The above mentioned construction may be modified such that a groove R ratio of the flanks of the ball rolling grooves of each of the first ball rolling passages where each ball contacts at two points with the groove surfaces, is more than 50% but less than 53%, and a groove R ratio of the flanks of the ball rolling grooves of the first ball rolling passage where each ball contacts at four points with the groove surfaces, is between 53% and 56%.
In the construction according to the third aspect of the present invention, of the three rows of ball rolling passages formed on each side of the linear guide assembly, only one row of ball rolling passage is arranged such that each ball contacts, at four contact points, with the groove surfaces. The remaining two ball rolling passages are arranged such that each ball contacts, at two points, with the groove surfaces. In the ball rolling passages of the two contact points, the rolling friction of the ball is low, and even if the radius of curvature of the groove is small, the rolling friction of the ball is increased not so much. A groove R ratio of the groove of each of those ball rolling passages of the two contact points is set to be smaller than of the ball rolling passage of the four contact points. Thus, the radius of curvature of the groove of the four-contact-point ball rolling passage remains as intact, but the radius of curvature of the groove of each two-contact-point ball rolling passage, the working of which is relatively easy and its working little affects the rolling friction, is reduced. As a result, the load capacity and rigidity are increased with a little increasing of the rolling friction.
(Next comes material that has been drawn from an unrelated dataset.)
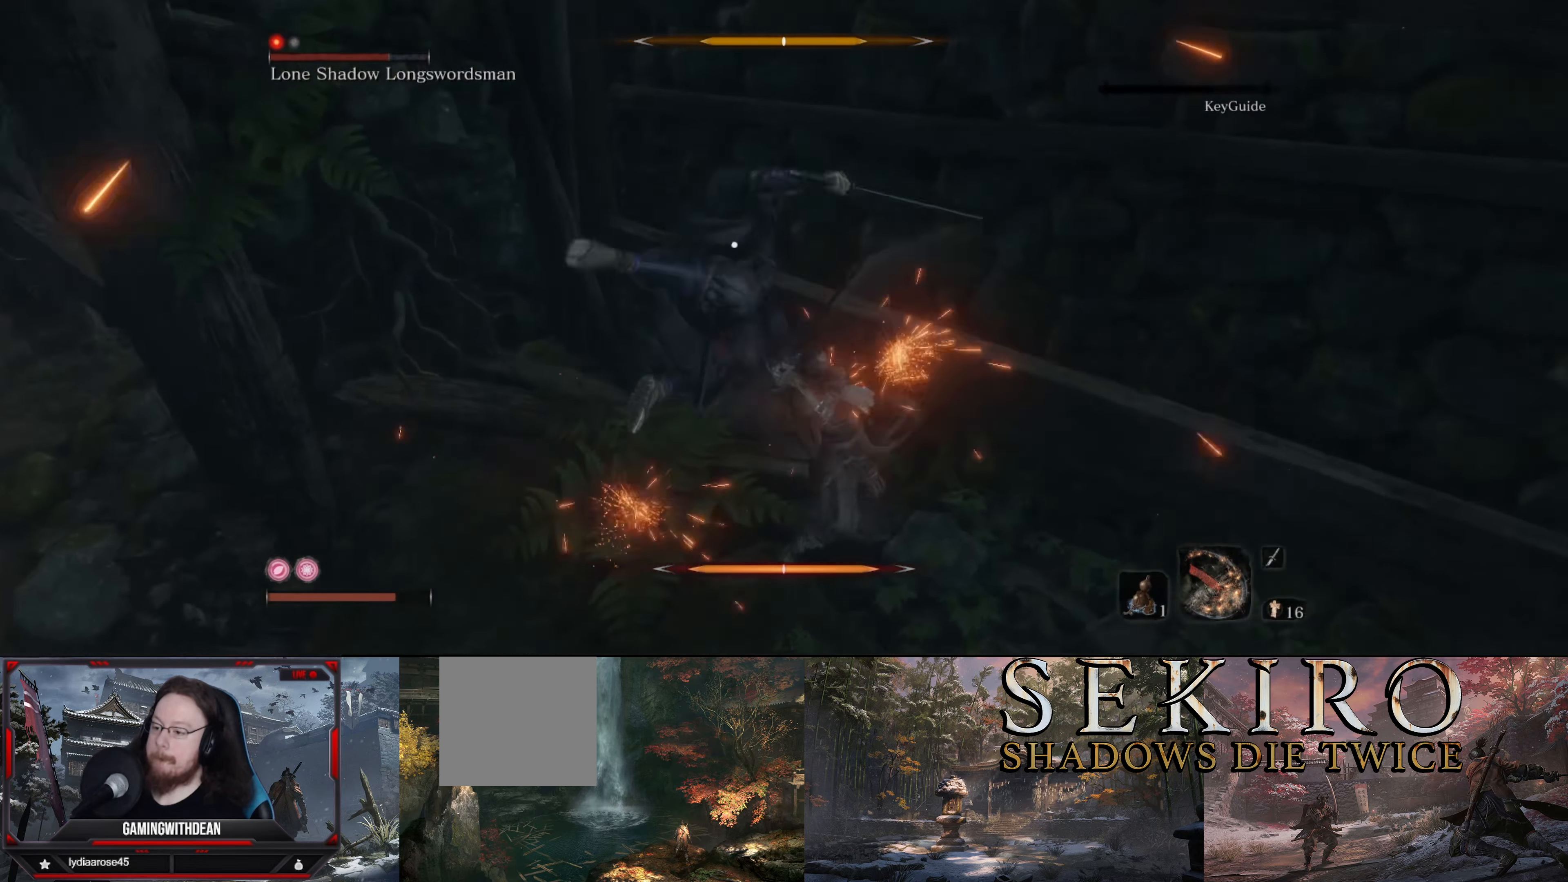
{"dt_ms": 500, "buttons": ["L1"], "left_stick": "down-left", "right_stick": "center", "events": [[17, "L1", "down"], [17, "left_stick", "down-left"], [183, "L1", "up"], [267, "L1", "down"]]}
The groove R ratio of each two-contact-point ball rolling passage is set at more than 50%. The reason for this is that at 50% of the groove R ratio, the size (radius) of the ball is equal to that of the ball rolling groove, and the entire range of the flank when viewed in the radial direction comes in contact with the ball, to thereby provide a maximum contact area.
In the modification of the above-mentioned construction according to the third aspect of the present invention, the groove R ratio of each two-contact-point ball rolling passage is set to be more than 50% but less than 53%. The reason for this is that if the groove R ratio is not more than 50%, the radius of curvature of the groove is below the radius of the ball, viz., such a groove is nonsense, and if it exceeds 53%, it is impossible to secure the required load capacity and rigidity.
As for the four-contact-point ball rolling passage, if its groove R ratio is less than 53%, the contact area is excessively large, the rolling friction is noticeable, and the working of grooves and its accuracy control are difficult. If the groove R ratio exceeds 56%, it is impossible to secure the load capacity and rigidity in excess of those of the conventional four-contact-point ball rolling passage.
In the linear guide assembly of the invention, the groove R ratio of the ball rolling groove of the four-contact-point ball rolling passage is used as intact, viz., it is set at a value approximately equal to that of the ball rolling groove of the two-contact-point ball rolling passage, so as not to make it difficult to work the grooves and to control the accuracy in the working of the grooves. The groove R ratio of the ball rolling groove of the two-contact-point ball rolling passage, in which the rolling friction of the ball is originally low, is set at a value smaller than of the conventional one. Therefore, the load capacity and rigidity can successfully be increased while keeping easy working of grooves and easy control of working accuracy and little increasing the rolling friction of the balls.